### GIVEN TEXT
------

Thanchi Upazila mauza geocode map

Thanchi (থানচি) is an upazila of Bandarban District in the Division of Chittagong, Bangladesh.

==Geography==
Thanchi is located at . It has 4,872 households and a total area of 1020.82 km^{2}. Thanchi upazila is bordered by Ruma upazila and Rangamati district to the north, Lama and Alikadam upazilas to the west, Rakhine State of Myanmar to the south and Chin State of Myanmar to the east.

At the boundary with Ali Kadam Upazila, the 35 km Alikadam-Thanchi Road ascends hill Dim Pahar, making it one of the highest motorable roads in Bangladesh.

==Demographics==

According to the 2022 Bangladeshi census, Thanchi Upazila had 6,296 households and a population of 29,790. 11.95% of the population were under 5 years of age. Thanchi had a literacy rate (age 7 and over) of 50.68%: 60.80% for males and 39.16% for females, and a sex ratio of 111.37 males for every 100 females. 10,253 (34.42%) lived in urban areas.

------

### USING THE INFORMATION
a - In the Thanchi Upazila text, how long is the Alikadam-Thanchi Road?
b - Please rewrite the Thanchi Upazila text starting at "Thanchi Upazila mauza" and ending at "roads in Bangladesh.", substituting "Burma" for "Myanmar".

Dataset entries:
------

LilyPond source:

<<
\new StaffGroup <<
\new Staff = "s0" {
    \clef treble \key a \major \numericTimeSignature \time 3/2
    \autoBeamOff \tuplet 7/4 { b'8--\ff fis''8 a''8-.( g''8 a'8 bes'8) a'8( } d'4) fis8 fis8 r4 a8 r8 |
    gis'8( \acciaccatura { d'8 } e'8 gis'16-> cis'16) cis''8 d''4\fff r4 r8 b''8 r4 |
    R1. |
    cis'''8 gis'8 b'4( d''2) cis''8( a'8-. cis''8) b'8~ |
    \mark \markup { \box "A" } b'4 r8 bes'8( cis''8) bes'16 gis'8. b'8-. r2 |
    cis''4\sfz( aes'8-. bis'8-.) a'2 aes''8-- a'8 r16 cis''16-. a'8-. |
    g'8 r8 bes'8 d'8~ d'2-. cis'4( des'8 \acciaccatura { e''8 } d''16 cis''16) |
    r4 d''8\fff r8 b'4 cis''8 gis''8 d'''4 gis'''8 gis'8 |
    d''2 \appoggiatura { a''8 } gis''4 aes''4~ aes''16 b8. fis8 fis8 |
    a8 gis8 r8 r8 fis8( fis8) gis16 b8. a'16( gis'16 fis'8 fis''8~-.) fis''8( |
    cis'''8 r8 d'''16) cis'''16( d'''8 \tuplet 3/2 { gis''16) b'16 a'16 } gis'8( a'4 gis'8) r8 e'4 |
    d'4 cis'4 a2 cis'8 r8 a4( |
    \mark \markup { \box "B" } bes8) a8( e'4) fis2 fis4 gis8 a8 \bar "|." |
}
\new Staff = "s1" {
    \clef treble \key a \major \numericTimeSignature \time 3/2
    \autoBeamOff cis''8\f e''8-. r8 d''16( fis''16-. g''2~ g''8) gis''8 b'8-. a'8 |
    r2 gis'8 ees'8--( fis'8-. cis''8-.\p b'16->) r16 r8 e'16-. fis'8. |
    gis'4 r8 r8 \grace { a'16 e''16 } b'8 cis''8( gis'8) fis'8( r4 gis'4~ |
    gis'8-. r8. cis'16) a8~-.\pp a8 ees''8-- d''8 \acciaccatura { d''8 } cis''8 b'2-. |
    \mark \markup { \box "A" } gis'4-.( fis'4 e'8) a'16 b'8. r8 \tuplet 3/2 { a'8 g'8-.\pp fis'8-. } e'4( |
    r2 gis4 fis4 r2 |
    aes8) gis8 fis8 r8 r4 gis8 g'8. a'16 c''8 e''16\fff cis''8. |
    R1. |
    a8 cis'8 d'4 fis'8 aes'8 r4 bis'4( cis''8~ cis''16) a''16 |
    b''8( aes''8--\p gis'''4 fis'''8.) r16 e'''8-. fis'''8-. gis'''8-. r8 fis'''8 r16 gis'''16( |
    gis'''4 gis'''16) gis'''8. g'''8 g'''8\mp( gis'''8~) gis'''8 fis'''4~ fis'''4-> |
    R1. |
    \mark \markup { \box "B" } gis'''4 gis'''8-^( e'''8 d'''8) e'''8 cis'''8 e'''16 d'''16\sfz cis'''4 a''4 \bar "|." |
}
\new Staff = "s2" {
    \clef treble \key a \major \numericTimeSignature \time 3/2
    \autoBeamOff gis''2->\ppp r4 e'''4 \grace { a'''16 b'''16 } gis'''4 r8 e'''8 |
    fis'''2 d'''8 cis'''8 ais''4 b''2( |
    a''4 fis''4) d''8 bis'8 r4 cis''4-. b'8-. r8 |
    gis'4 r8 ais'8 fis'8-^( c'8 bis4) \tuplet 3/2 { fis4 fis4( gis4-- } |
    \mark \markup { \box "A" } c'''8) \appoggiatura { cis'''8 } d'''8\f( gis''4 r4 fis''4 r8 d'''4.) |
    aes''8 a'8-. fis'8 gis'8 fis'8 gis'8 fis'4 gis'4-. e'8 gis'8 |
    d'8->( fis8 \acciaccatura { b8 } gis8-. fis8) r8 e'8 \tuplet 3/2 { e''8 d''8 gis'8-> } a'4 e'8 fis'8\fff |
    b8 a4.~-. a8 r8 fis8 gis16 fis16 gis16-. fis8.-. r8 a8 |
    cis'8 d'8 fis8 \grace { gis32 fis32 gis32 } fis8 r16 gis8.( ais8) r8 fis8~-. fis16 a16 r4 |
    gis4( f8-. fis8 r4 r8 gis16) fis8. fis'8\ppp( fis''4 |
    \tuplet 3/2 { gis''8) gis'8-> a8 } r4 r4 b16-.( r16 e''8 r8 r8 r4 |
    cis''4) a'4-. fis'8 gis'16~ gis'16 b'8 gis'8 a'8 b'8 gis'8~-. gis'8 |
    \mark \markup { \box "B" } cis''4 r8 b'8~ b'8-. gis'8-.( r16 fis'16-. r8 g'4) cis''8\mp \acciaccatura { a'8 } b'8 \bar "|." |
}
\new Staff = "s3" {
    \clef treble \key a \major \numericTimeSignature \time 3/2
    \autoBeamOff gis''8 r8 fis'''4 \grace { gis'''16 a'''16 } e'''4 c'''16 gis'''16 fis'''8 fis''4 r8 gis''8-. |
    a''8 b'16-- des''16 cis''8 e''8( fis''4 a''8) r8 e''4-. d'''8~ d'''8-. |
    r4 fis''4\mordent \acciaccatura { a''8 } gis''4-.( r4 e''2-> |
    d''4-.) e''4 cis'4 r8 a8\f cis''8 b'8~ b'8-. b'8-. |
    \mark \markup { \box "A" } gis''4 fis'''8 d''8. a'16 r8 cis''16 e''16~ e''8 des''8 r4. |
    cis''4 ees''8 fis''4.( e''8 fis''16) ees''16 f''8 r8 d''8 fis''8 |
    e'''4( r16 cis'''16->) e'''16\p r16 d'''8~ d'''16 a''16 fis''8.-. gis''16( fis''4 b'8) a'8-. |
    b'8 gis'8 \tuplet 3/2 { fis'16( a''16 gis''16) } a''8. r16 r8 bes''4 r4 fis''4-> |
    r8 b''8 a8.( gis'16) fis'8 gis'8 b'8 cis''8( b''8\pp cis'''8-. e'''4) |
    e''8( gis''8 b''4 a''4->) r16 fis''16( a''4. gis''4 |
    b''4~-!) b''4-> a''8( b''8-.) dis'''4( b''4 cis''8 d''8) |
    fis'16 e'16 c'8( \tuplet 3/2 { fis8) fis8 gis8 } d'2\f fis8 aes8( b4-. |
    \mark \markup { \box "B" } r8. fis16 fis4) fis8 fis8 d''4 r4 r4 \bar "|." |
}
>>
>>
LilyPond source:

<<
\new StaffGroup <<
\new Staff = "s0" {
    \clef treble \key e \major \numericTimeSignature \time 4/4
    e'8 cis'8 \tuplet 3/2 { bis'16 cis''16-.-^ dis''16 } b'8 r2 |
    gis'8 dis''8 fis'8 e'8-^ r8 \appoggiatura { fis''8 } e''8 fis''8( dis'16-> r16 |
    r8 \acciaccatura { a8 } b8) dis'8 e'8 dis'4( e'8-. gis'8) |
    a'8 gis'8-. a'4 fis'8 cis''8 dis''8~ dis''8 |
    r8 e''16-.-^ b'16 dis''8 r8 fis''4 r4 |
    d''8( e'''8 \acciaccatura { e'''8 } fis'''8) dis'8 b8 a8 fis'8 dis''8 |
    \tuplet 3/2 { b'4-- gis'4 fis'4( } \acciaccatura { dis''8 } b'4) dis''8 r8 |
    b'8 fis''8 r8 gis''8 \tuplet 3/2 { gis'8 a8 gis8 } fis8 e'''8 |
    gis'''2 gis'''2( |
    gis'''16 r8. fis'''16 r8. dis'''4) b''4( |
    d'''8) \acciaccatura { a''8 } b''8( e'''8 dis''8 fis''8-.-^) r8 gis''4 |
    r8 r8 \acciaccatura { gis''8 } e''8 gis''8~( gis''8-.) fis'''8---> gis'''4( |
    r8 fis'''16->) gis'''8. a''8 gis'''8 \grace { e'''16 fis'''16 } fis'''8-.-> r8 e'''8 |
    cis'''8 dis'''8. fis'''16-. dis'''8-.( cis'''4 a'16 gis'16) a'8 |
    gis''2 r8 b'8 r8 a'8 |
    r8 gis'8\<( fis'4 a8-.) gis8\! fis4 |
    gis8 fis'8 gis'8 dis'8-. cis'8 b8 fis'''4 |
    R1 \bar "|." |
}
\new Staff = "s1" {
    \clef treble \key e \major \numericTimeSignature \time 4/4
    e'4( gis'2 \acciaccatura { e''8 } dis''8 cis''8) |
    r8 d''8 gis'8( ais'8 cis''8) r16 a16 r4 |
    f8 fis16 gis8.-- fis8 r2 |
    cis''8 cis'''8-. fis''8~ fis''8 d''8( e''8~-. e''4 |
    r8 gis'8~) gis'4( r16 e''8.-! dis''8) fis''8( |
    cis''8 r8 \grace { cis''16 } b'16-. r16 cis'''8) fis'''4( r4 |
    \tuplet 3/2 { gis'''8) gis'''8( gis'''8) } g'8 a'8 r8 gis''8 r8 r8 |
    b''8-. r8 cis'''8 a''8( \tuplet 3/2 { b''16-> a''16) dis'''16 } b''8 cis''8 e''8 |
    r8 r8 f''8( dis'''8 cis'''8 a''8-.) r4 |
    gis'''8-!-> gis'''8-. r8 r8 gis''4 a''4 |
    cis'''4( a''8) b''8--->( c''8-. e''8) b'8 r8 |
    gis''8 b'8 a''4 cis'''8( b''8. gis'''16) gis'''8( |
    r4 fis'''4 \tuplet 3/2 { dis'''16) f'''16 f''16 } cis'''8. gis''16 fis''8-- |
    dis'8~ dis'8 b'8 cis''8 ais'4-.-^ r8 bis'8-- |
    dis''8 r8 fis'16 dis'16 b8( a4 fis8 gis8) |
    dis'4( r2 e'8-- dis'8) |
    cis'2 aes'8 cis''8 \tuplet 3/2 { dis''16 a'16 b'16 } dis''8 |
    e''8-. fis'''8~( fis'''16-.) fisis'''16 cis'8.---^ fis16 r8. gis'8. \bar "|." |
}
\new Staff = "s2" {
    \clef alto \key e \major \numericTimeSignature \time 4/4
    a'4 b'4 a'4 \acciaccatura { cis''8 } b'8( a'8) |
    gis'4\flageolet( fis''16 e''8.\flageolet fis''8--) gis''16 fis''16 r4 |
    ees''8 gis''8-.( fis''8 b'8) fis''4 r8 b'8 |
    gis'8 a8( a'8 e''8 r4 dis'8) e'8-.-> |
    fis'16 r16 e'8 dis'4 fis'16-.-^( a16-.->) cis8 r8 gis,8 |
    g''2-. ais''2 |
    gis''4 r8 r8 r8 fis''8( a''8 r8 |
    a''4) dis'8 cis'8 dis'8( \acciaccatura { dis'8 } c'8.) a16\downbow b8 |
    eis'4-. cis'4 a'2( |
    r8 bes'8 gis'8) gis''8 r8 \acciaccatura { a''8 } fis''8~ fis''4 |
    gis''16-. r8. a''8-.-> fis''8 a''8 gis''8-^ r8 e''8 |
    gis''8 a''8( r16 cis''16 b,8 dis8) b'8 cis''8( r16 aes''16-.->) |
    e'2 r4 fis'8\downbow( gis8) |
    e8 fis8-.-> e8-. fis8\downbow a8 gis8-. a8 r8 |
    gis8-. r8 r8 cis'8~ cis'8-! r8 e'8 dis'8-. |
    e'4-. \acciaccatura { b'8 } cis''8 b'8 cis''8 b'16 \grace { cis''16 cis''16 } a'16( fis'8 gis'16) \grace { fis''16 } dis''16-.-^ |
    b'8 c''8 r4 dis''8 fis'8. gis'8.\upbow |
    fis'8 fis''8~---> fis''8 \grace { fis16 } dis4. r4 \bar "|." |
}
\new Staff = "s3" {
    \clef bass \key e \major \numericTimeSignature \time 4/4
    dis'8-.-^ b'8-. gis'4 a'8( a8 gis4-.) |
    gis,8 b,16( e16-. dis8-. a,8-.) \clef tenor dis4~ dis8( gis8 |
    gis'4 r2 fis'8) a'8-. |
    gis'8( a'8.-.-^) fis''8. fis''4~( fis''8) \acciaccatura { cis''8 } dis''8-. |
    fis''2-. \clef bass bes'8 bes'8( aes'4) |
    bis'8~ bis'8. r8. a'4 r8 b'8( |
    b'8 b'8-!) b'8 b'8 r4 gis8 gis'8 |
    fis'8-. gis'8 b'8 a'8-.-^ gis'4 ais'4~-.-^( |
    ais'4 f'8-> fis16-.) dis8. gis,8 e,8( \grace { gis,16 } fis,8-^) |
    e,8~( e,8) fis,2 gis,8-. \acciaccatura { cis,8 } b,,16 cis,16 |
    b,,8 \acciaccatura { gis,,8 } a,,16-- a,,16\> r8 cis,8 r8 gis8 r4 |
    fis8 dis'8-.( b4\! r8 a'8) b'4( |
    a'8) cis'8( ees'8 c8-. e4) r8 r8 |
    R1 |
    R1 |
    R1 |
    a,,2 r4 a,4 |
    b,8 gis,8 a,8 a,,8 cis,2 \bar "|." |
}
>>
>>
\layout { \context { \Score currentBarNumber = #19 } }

------

### ANSWERS BY TASK
a - 35 km

b -
Thanchi Upazila mauza geocode map

Thanchi (থানচি) is an upazila of Bandarban District in the Division of Chittagong, Bangladesh.

==Geography==
Thanchi is located at . It has 4,872 households and a total area of 1020.82 km^{2}. Thanchi upazila is bordered by Ruma upazila and Rangamati district to the north, Lama and Alikadam upazilas to the west, Rakhine State of Burma to the south and Chin State of Burma to the east.

At the boundary with Ali Kadam Upazila, the 35 km Alikadam-Thanchi Road ascends hill Dim Pahar, making it one of the highest motorable roads in Bangladesh.